The figure below displays the relationships between all 20 variables at the same time. Variables contributing similar information are grouped together, that is, they are correlated. Crisp bread (crips_br) and frozen fish (Fro_Fish) are examples of two variables that are positively correlated. When the numerical value of one variable increases or decreases, the numerical value of the other variable has a tendency to change in the same way.
When variables are negatively (“inversely”) correlated, they are positioned on opposite sides of the plot origin, in diagonally 0pposed quadrants. For instance, the variables garlic and sweetener are inversely correlated, meaning that when garlic increases, sweetener decreases, and vice versa.

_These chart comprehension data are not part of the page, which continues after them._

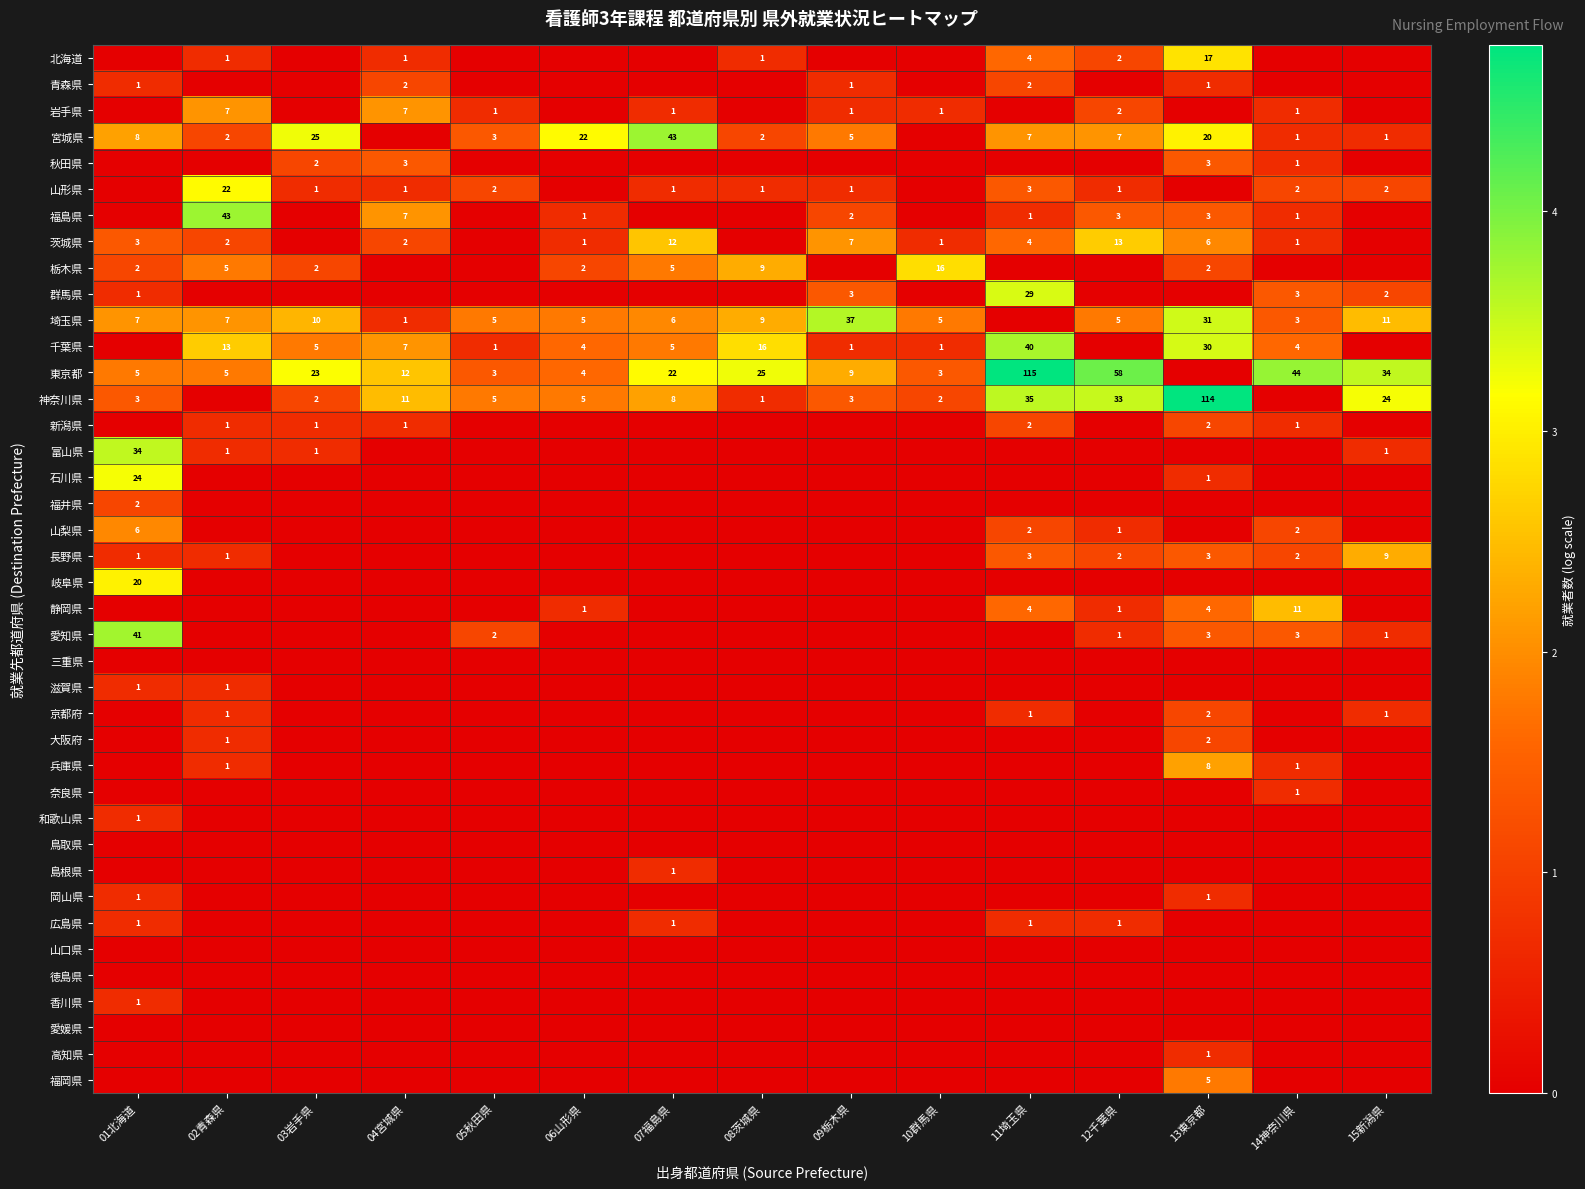

The 長野県 series shows 16 at 15新潟県. True or false?

False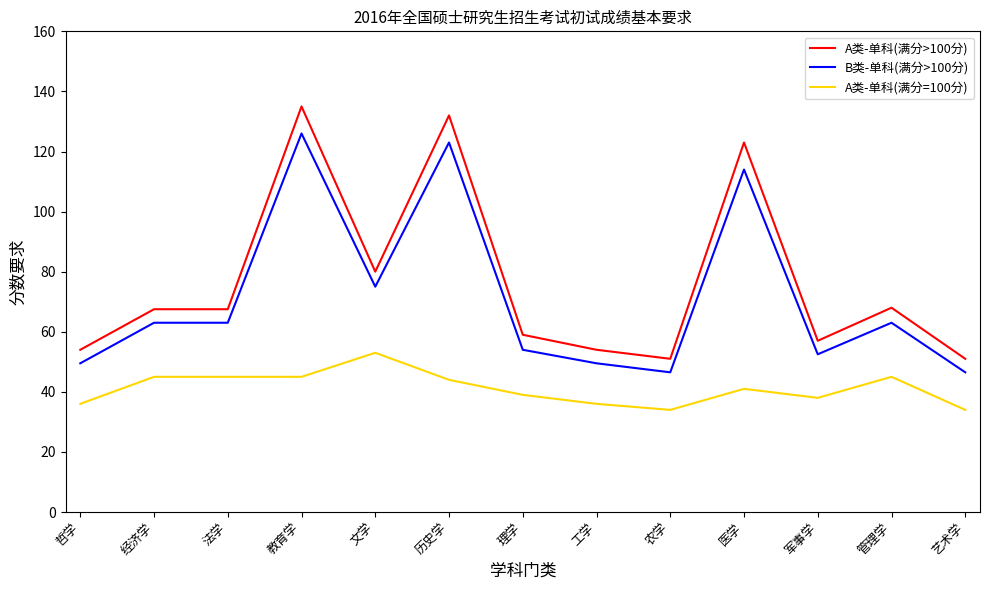

The value of A类-单科(满分>100分) at 教育学 is 58.2. True or false?

False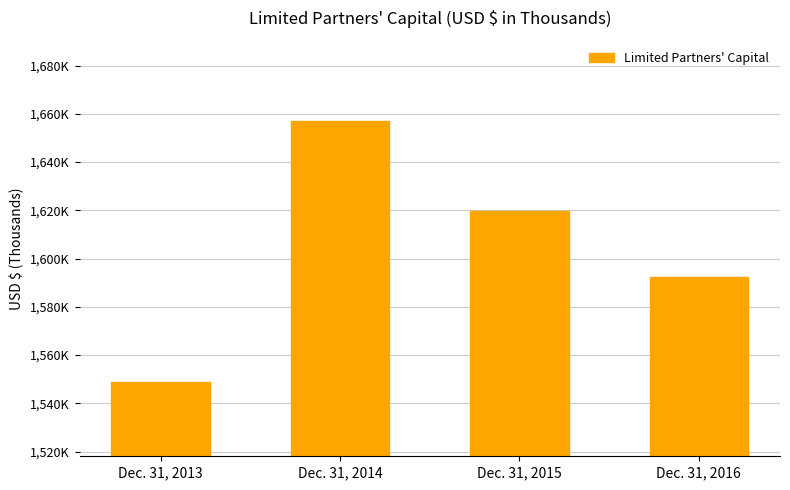

Does the chart contain any negative values?

No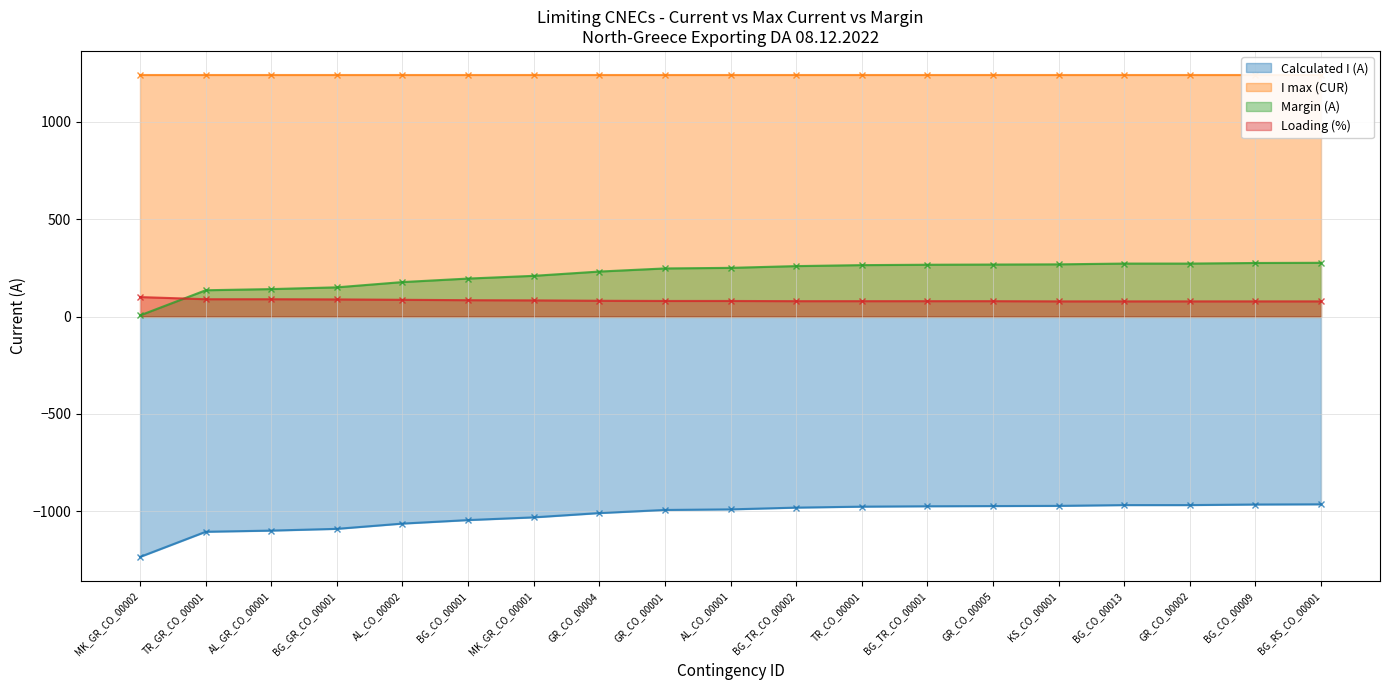

What is the highest value of the Margin (A) series?

276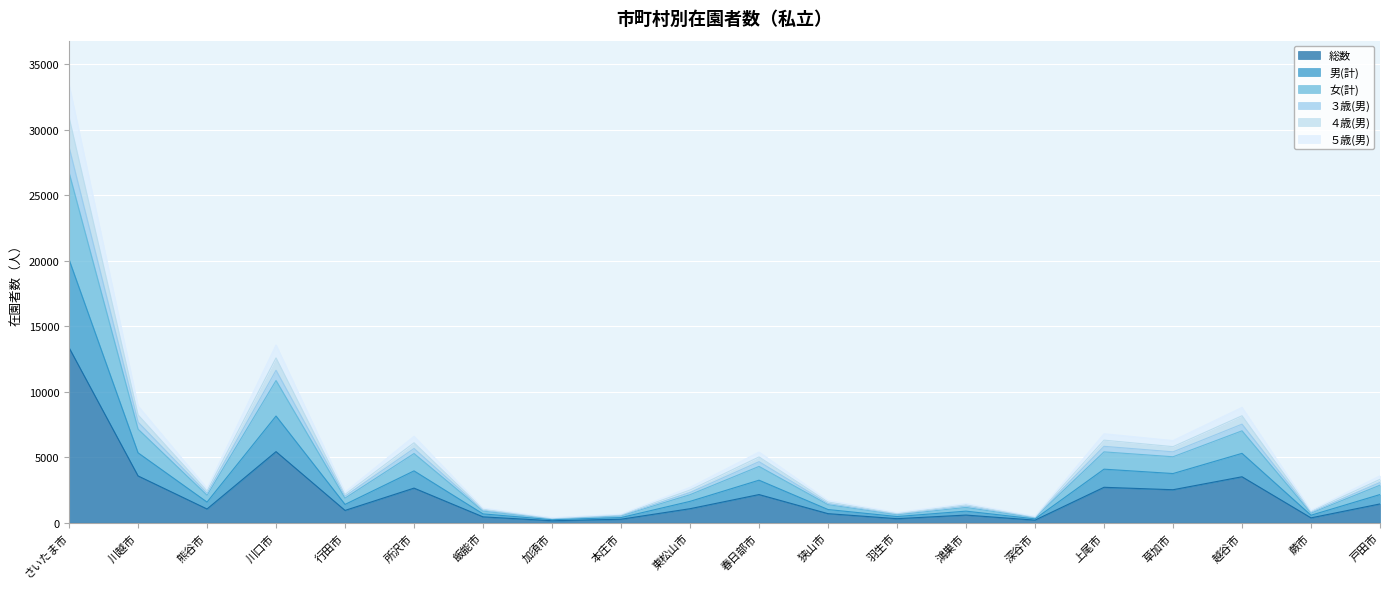

Where is ３歳(男) nearest to the value 14493?

川口市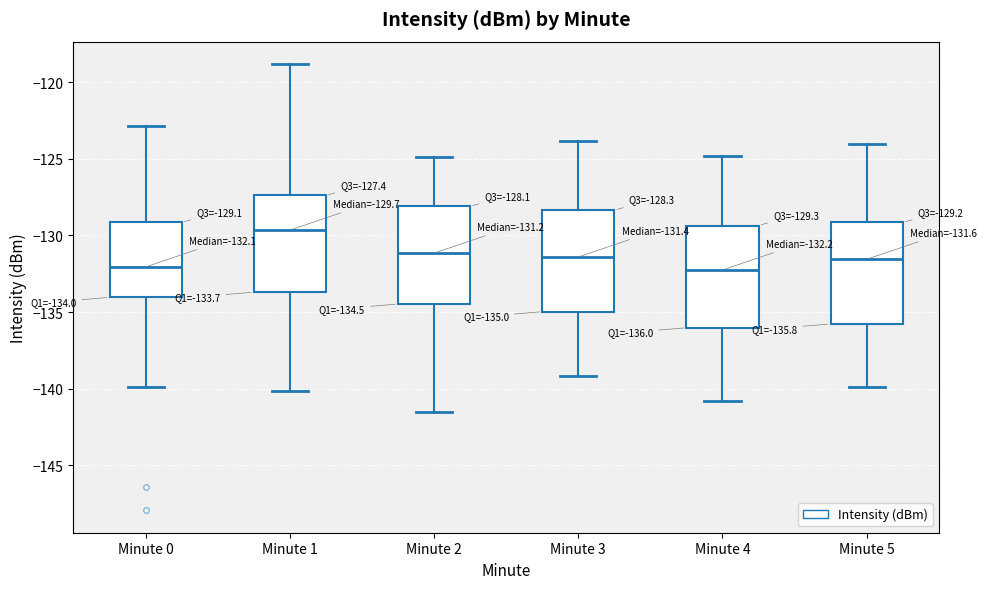

Which box's median line is the highest?

Minute 1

PCA loading plot of the first two principal components (p2 vs p1) comparing foods consumed.
If two variables are positively correlated, when the numerical value of one variable increases or decreases, the numerical value of the other variable has a tendency to change in the same way.
Furthermore, the distance to the origin also conveys information. The further away from the plot origin a variable lies, the stronger the impact that variable has on the model. This means, for instance, that the variables crisp bread (Crisp_br), frozen fish (Fro_Fish), frozen vegetables (Fro_Veg) and garlic (Garlic) separate the four Nordic countries from the others. The four Nordic countries are characterized as having high values (high consumption) of the former three provisions, and low consumption of garlic. Moreover, the model interpretation suggests that countries like Italy, Portugal, Spain and to some extent, Austria have high consumption of garlic, and low consumption of sweetener, tinned soup (Ti_soup) and tinned fruit (Ti_Fruit).
Geometrically, the principal component loadings express the orientation of the model plane in the K-dimensional variable space. The direction of PC1 in relation to the original variables is given by the cosine of the angles a1, a2, and a3. These values indicate how the original variables x1, x2,and x3 “load” into (meaning contribute to) PC1. Hence, they are called loadings.
The second set of loading coefficients expresses the direction of PC2 in relation to the original variables. Hence, given the two PCs and three original variables, six loading values (cosine of angles) are needed to specify how the model plane is positioned in the K-space.
The principal component loadings uncover how the PCA model plane is inserted in the variable space. The loadings are used for interpreting the meaning of the scores.